Au début de l'ère chrétienne, la corporation des boulangers existait déjà à Rome. Elle comptait environ trois cents membres qui fabriquaient plusieurs sortes de pain, outre le vulgaire pain de froment : des pains au lait, au beurre, aux oeufs, et un certain pain pétri de jus de raisin sec qui était, paraît-il, recherché des gourmets.
Ces boulangers romains étaient donc pâtissiers et boulangers à la fois. De même, au moyen âge, c'est du même four que sortaient le pain et la galette. La corporation des « oblayers », qui étaient les pâtissiers, ne s'était pas encore séparée de celle des « talmeliers », - ainsi appelait-on les boulangers à cause du tamis dont ils se servaient dans l'exercice de leur métier.
Mais, dès lors, le gâteau était le mets des jours de fête. Quand un souverain ou quelque haut personnage faisait sa joyeuse entrée dans une ville, des bourgeois lui offraient un gâteau ; on distribuait, des gâteaux aux baptêmes ; les femmes, lors de leurs relevailles en donnaient à l'église.

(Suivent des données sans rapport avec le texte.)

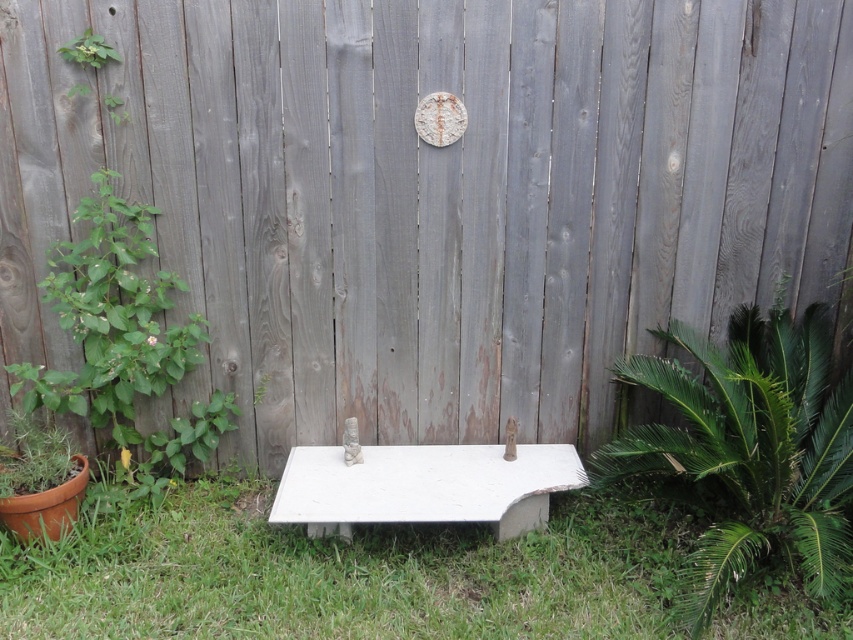
Is point (151, 582) less distant than point (102, 44)?

Yes, it is.

Can you confirm if green grass at lower center is wider than green leafy plant at upper left?

Yes, green grass at lower center is wider than green leafy plant at upper left.

Where is `green grass at lower center`? green grass at lower center is located at coordinates (344, 573).

Does green leafy plant at lower right have a greater height compared to green leafy plant at upper left?

Indeed, green leafy plant at lower right has a greater height compared to green leafy plant at upper left.

Which is behind, point (840, 406) or point (84, 52)?

The point (840, 406) is more distant.

This screenshot has width=853, height=640. Describe the element at coordinates (746, 449) in the screenshot. I see `green leafy plant at lower right` at that location.

Find the location of a particular element. The image size is (853, 640). green leafy plant at lower right is located at coordinates (746, 449).

Who is more forward, (759,477) or (450,465)?

Point (759,477) is in front.

Consider the image. Does green leafy plant at lower right have a greater width compared to white concrete bench at center?

No.

Where is `green leafy plant at lower right`? This screenshot has width=853, height=640. green leafy plant at lower right is located at coordinates (746, 449).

« un des plaisirs des veillées, dit Le Grand d'Aussy dans sa Vie privée des Français, était d'y manger de la pâtisserie. Chaque paysanne en régalait à son tour l'assemblée ; elle apportait tout ce qui était nécessaire, y travaillait pendant que les autres s'occupaient de leur ouvrage, et l'on finissait la soirée par un petit festin, au mérite duquel l'appétit commun et la joie du lieu ajoutaient encore. Le Roman de Jean d'Avesnes, poème manuscrit du XVe siècle, peint agréablement une de ces veillées : c'est là, dit-il, que les femmes et les filles viennent travailler. L'une carde, l'autre dévide ; celle-ci file, celle-là peigne du lin, et pendant ce temps elles chantent... Le premier et le dernier jour de la semaine, elles apportent du beurre, du fromage, de la farine et des oeufs. Elles font sur le feu des ratons, de tartes, gâteaux, pains ferrés et autres friandises semblables. Chacun mange, après quoi on danse au son de la cornemuse, puis on fait des contes... »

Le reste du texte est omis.